Lens and sensor metadata:
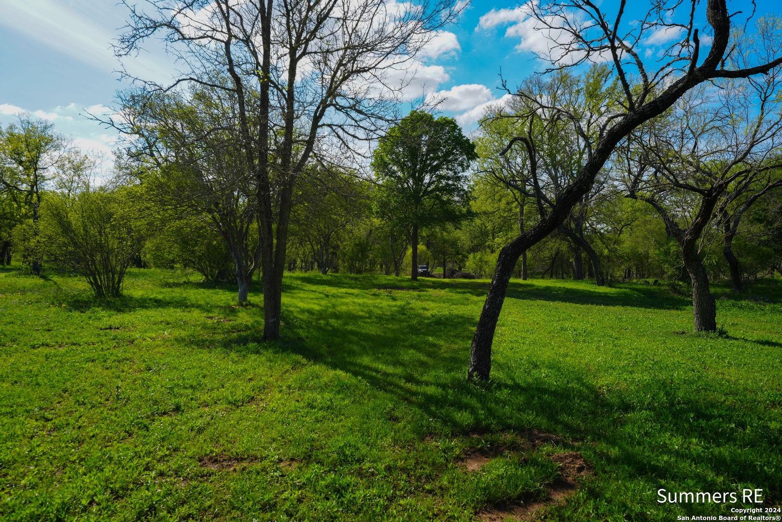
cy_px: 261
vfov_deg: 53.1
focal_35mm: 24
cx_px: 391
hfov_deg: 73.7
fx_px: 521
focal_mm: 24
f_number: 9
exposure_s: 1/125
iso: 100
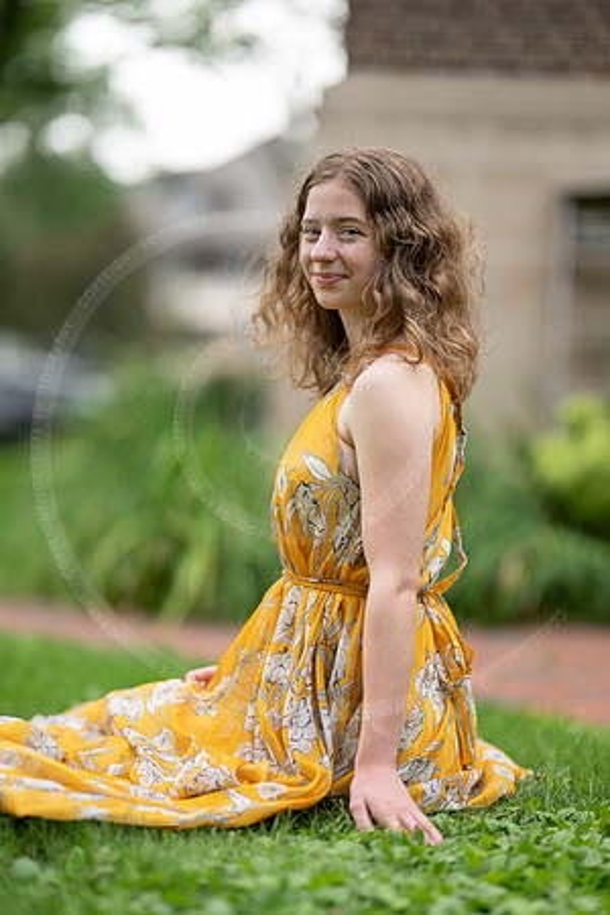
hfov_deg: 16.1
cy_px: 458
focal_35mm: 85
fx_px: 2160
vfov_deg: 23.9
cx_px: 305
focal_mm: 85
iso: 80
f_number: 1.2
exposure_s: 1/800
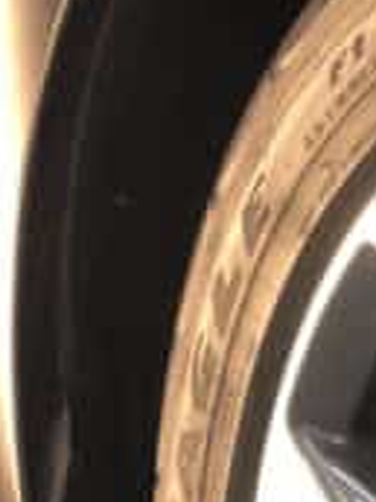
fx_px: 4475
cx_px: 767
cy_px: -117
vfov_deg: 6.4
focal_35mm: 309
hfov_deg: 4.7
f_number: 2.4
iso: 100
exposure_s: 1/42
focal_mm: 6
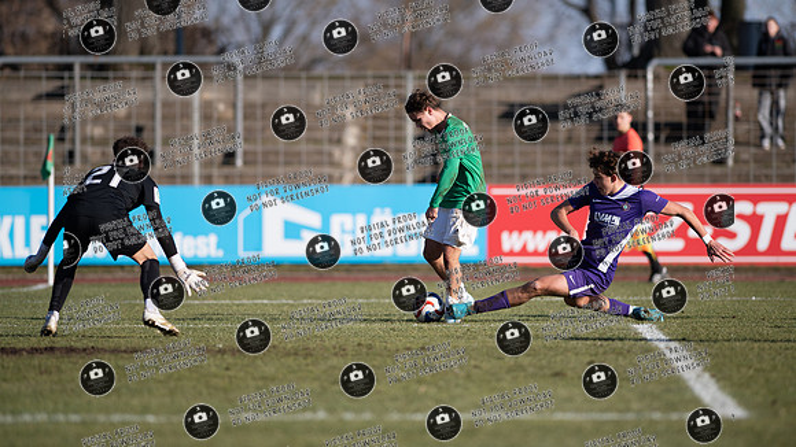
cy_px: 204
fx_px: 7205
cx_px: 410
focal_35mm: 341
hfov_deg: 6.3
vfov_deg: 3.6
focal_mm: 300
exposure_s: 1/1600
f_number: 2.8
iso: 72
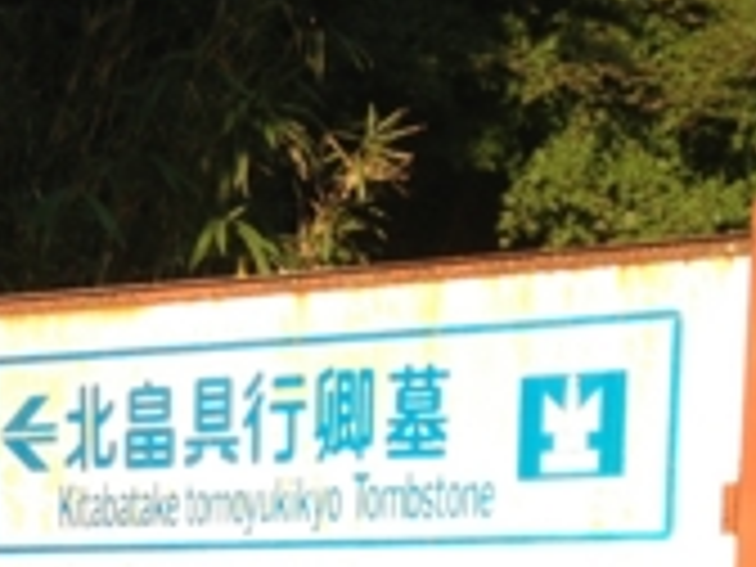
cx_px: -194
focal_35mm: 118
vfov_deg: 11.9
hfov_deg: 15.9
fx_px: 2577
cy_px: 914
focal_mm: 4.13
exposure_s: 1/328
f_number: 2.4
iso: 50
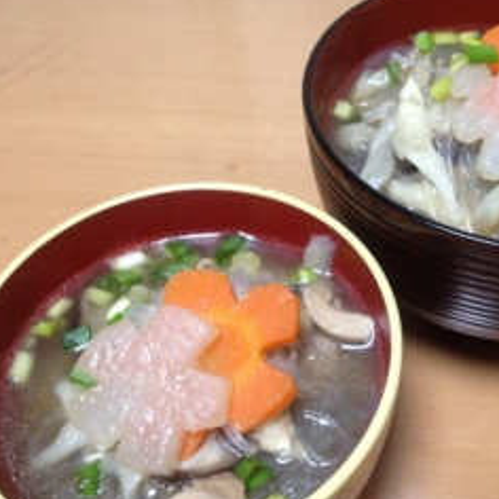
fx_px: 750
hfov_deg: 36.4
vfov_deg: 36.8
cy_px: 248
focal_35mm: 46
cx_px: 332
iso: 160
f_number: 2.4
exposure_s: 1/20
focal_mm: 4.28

- **JOB ITEM**
In the copy, include all records verbatim but no images.

- **RESPONSE TO THIS EXERCISE**
cy_px: 261
vfov_deg: 53.1
focal_35mm: 24
cx_px: 391
hfov_deg: 73.7
fx_px: 521
focal_mm: 24
f_number: 9
exposure_s: 1/125
iso: 100
hfov_deg: 16.1
cy_px: 458
focal_35mm: 85
fx_px: 2160
vfov_deg: 23.9
cx_px: 305
focal_mm: 85
iso: 80
f_number: 1.2
exposure_s: 1/800
fx_px: 4475
cx_px: 767
cy_px: -117
vfov_deg: 6.4
focal_35mm: 309
hfov_deg: 4.7
f_number: 2.4
iso: 100
exposure_s: 1/42
focal_mm: 6
cy_px: 204
fx_px: 7205
cx_px: 410
focal_35mm: 341
hfov_deg: 6.3
vfov_deg: 3.6
focal_mm: 300
exposure_s: 1/1600
f_number: 2.8
iso: 72
cx_px: -194
focal_35mm: 118
vfov_deg: 11.9
hfov_deg: 15.9
fx_px: 2577
cy_px: 914
focal_mm: 4.13
exposure_s: 1/328
f_number: 2.4
iso: 50
fx_px: 750
hfov_deg: 36.4
vfov_deg: 36.8
cy_px: 248
focal_35mm: 46
cx_px: 332
iso: 160
f_number: 2.4
exposure_s: 1/20
focal_mm: 4.28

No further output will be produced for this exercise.